___ SOURCE DATA ___

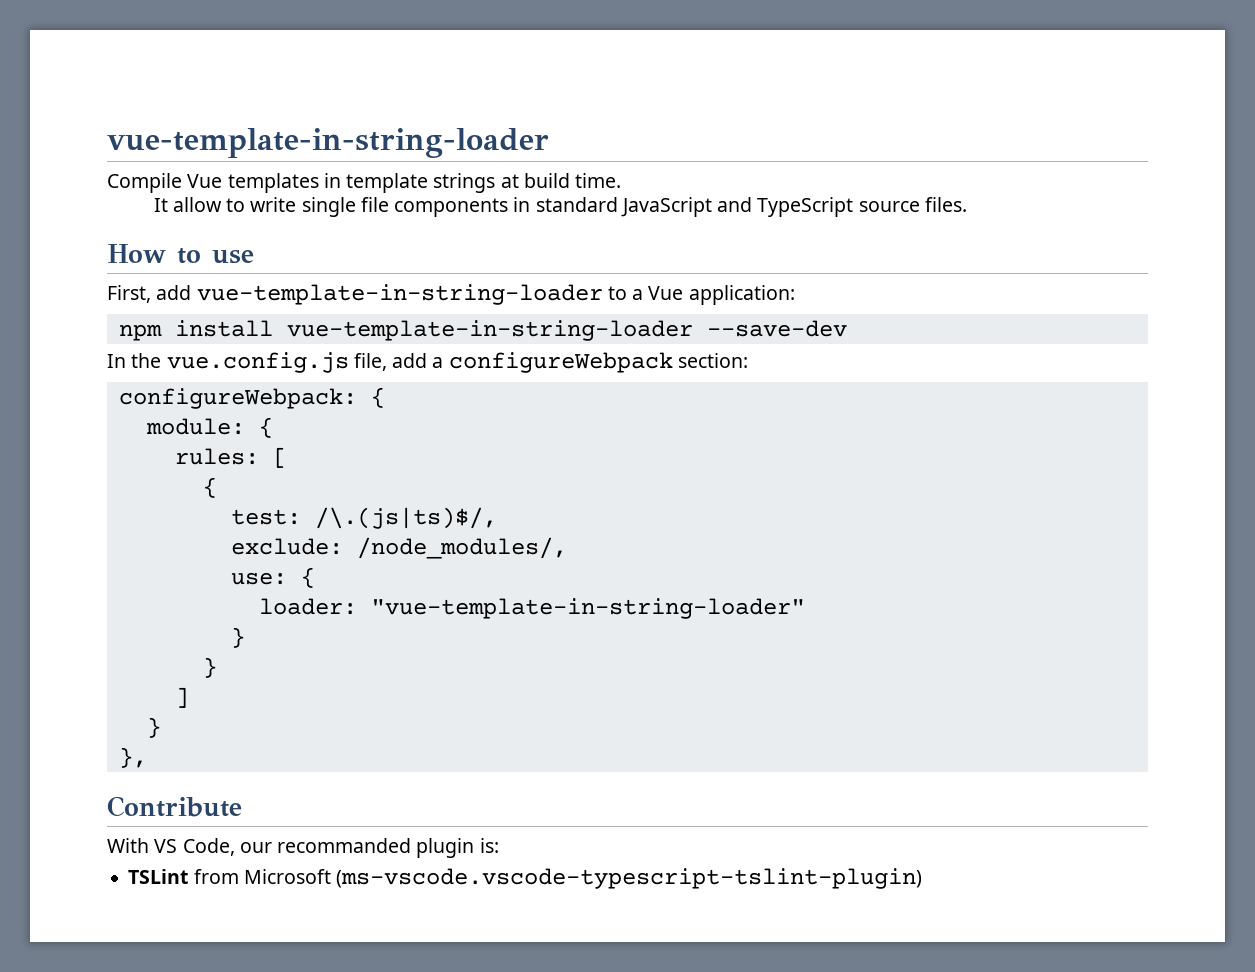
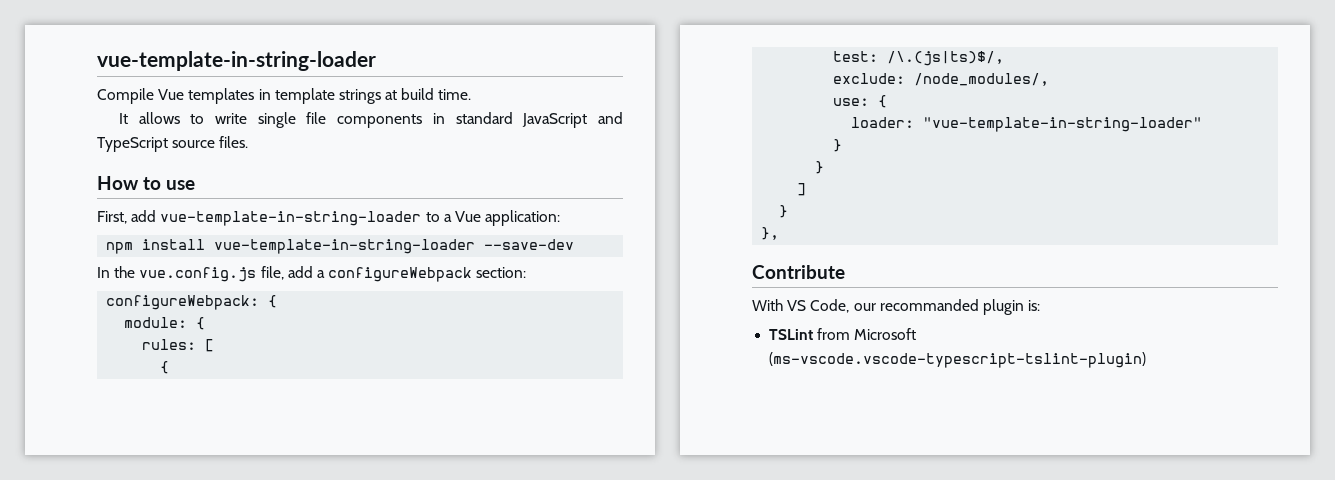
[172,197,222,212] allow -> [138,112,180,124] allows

___
___ SOURCE DATA ___

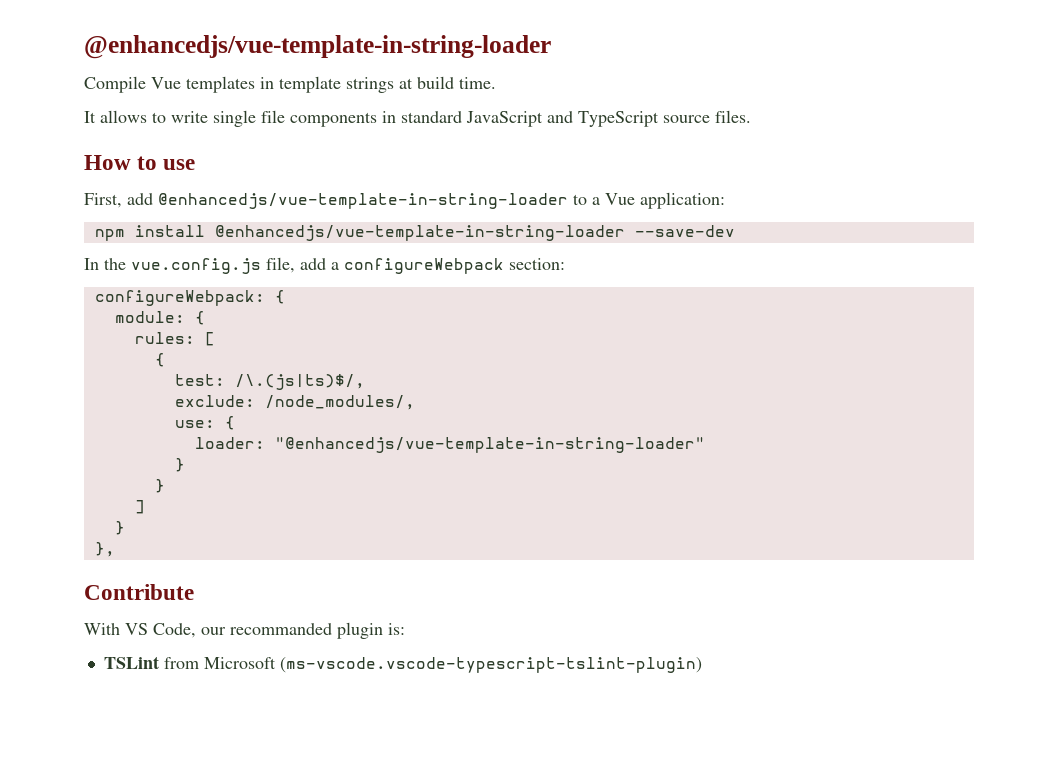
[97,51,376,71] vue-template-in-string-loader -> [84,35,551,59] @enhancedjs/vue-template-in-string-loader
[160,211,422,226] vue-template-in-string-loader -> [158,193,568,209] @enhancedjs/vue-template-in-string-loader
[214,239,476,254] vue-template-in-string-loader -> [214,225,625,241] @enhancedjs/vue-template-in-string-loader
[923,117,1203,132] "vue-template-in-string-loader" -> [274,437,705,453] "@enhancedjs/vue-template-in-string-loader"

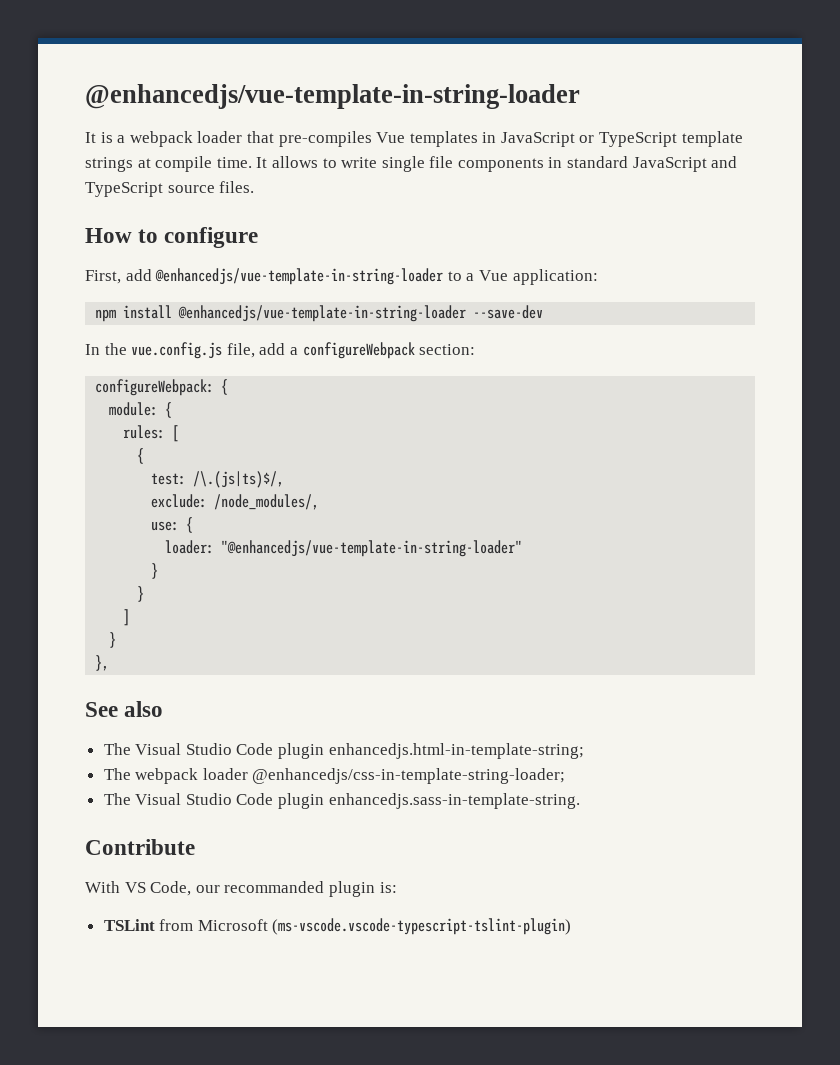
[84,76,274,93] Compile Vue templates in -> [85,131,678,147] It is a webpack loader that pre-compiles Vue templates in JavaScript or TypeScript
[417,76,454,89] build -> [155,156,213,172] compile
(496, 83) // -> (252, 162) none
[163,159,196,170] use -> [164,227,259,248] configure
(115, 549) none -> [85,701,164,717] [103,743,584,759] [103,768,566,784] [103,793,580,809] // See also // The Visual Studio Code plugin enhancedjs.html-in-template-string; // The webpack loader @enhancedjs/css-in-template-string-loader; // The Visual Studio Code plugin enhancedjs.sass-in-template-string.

___

**EXERCISE REQUIREMENTS:** Report how many lines above contain the string "none". Please write the number only.

**EXPECTED ANSWER:** 2